I was tempted to tap on the plastic tube and ask the nurse to bring me pen and paper so I would not forget any of the details of the outline of the book. Yet, this was unnecessary because I could summon the
entire book
into my awareness at any time. And it was not simply written text. It was laced with feeling, texture, color, and fragrance, as all of my senses came forth when I witnessed the text. As we saw in Chapter 2, this is known as synesthesia, or the crossing over of the senses, and is commonly exhibited by individuals who are savants. The deep cleansing of free radical “sludge” provided by the glutathione, together with the abundant oxygen, must have allowed my brain to attain a level of synergy I had never known before.
As soon as I came out of the HBOT chamber, I outlined the entire book, just in case. Four months later, I handed the finished book to my publisher in a slightly better and more improved version of the manuscript than I had “seen” that day in the HBOT chamber.
Today, I take intravenous (IV) glutathione regularly, as I have single nucleotide polymorphisms, or SNPs, that indicate faulty production of an enzyme (superoxide dismutase, or SOD) that protects mitochondria, DNA, and proteins from free radical damage. But even more important than “seeing” the contents of a book, the IV glutathione relieved me of a tremendous amount of stress. My mind was no longer taxed or aggravated by activities that used to make me upset. If the waiter who served me in a restaurant seemed to be rude, it no longer spoiled my lunch; if the driver in front of me was behaving recklessly, I no longer let it upset me. I found that I was becoming less reactive to situations that, before, would have dulled my awareness and elicited an emotion-laden reaction.
David:
Glutathione’s Extensive Role in Health
Glutathione’s functions as an antioxidant, detoxification agent, and heavy-metal chelator as well as its ability to regenerate important vitamins like C and E have justified our intravenous protocols for its administration at the Perlmutter Health Center for more than a decade. Glutathione is like manna for mitochondria, enhancing their function while protecting them from the damaging by-products of energy production. And because so many diseases are characterized by mitochondrial failure, it’s hard to know where to draw the line in terms of limiting the use of this natural substance. As mentioned above, I have trained thousands to administer glutathione intravenously. Many are members of the American College for Advancement in Medicine (ACAM), whose doctors are listed at
www.acam.org
and can be searched by zip code.
Intravenous glutathione leads to an immediate improvement in mitochondrial function, and the symptomatic benefits of turning on the mitochondria are often miraculous, not only in patients suffering from diseases but even in healthy individuals who utilize this therapy in conjunction with meditation practices.

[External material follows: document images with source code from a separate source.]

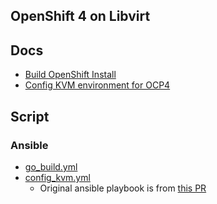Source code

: OpenShift 4 on Libvirt
----------------------


## Docs
- [Build OpenShift Install](./Build_CLI/README.md)
- [Config KVM environment for OCP4](./Config_KVM/README.md)



## Script
### Ansible
- [go_build.yml](./Build_CLI/go_build.yml)
- [config_kvm.yml](./Config_KVM/config_kvm.yml)
  - Original ansible playbook is from [this PR](https://github.com/openshift/installer/blob/ffb427c07a24c30a17a2b13b4eb5096cb2f32609/hack/ocp_libvirt_setup.yaml)
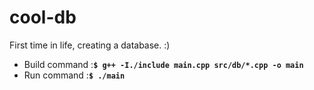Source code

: # cool-db
<p>First time in life, creating a database. :)</p>

<ul>
    <li>Build command :<code><b>$ g++ -I./include main.cpp src/db/*.cpp -o main</b></code></li>
    <li>Run command :<code><b>$ ./main</b></code></li>
</ul>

Combining both oral supplementation, to enhance glutathione production, and glutathione administered intravenously by injection along with hyperbaric oxygen, provides an unparalleled level of therapeutic intervention designed to enhance the life energy-generating potential of mitochondria. In the first Power Up Your Brain Intensive, which we developed in 2008, participants engaged in a weeklong program of intensive shamanic energy meditation practices. In addition to these techniques, each of the participants received daily hyperbaric oxygen therapy along with injections of glutathione. We were not fully prepared for the results that we experienced.